__THE PROBLEM__.
Please retype the listing below exactly as it stands, skipping any pictures.

__DATA PROVIDED__.
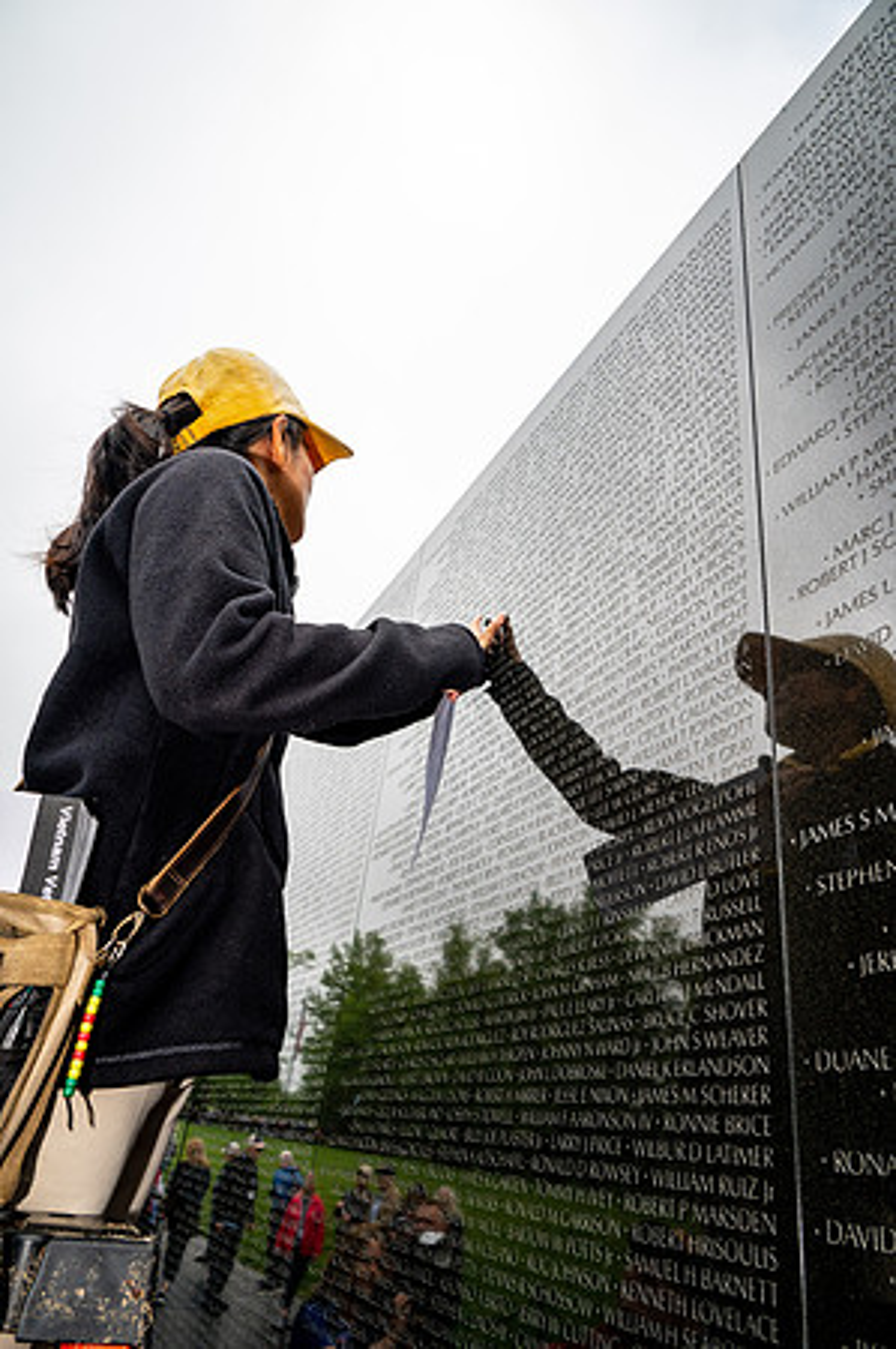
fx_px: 898
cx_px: 448
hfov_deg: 53.0
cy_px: 674
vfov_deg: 73.8
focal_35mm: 24
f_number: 8
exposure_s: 1/640
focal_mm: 24
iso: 560
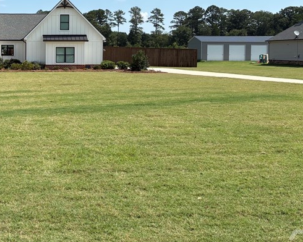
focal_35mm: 53
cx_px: 32
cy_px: 65
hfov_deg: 33.5
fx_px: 475
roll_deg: +1.1
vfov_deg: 28.3
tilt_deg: -1.6
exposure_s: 1/4329
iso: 50
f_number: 1.6
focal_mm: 5.96
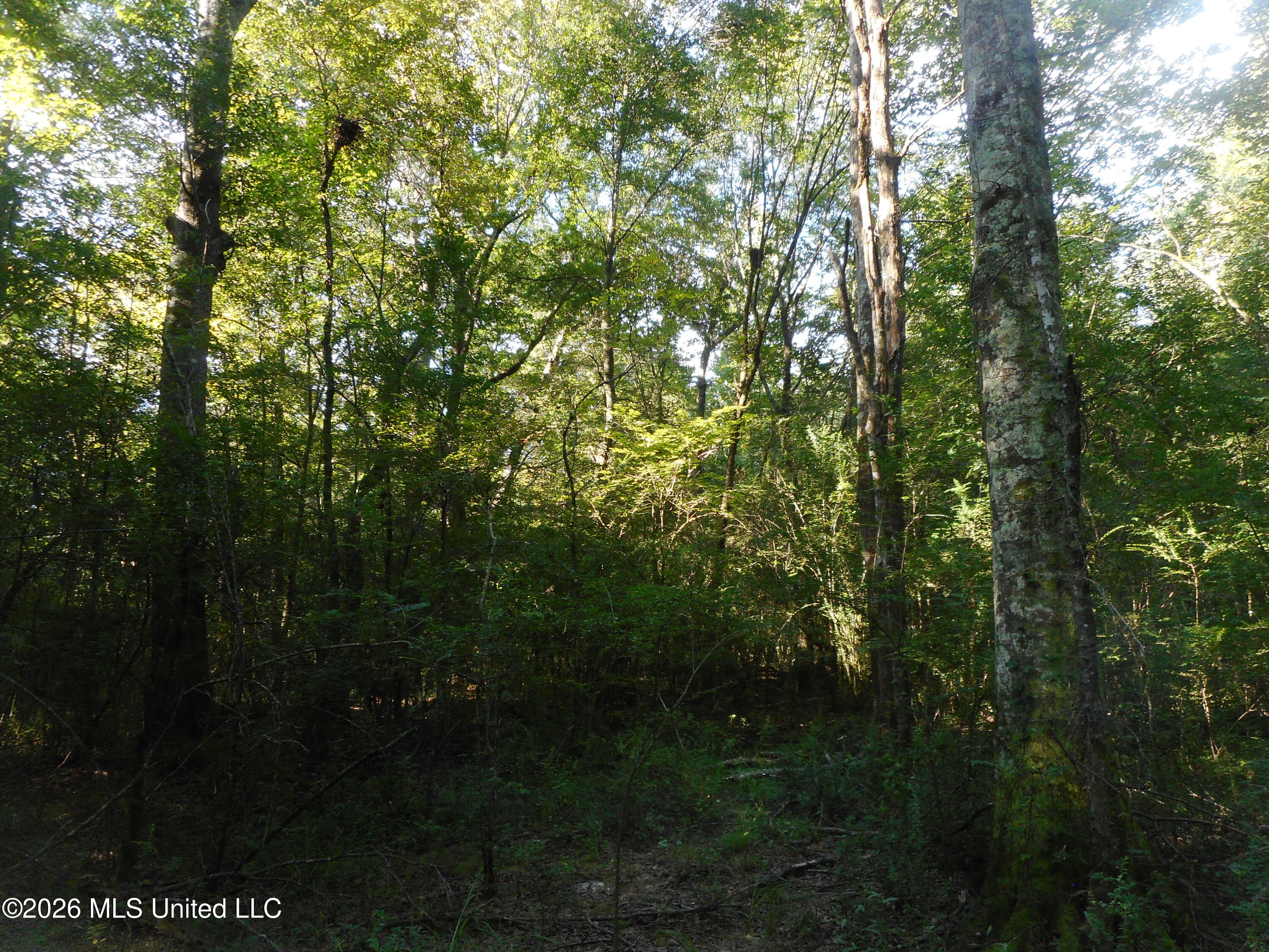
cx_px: 634
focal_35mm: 25
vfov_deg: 54.9
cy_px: 476
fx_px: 916
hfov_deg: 69.4
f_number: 3.7
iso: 140
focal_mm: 4.5
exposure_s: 1/30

__RESPONSE TO THE EXERCISE__.
fx_px: 898
cx_px: 448
hfov_deg: 53.0
cy_px: 674
vfov_deg: 73.8
focal_35mm: 24
f_number: 8
exposure_s: 1/640
focal_mm: 24
iso: 560
focal_35mm: 53
cx_px: 32
cy_px: 65
hfov_deg: 33.5
fx_px: 475
roll_deg: +1.1
vfov_deg: 28.3
tilt_deg: -1.6
exposure_s: 1/4329
iso: 50
f_number: 1.6
focal_mm: 5.96
cx_px: 634
focal_35mm: 25
vfov_deg: 54.9
cy_px: 476
fx_px: 916
hfov_deg: 69.4
f_number: 3.7
iso: 140
focal_mm: 4.5
exposure_s: 1/30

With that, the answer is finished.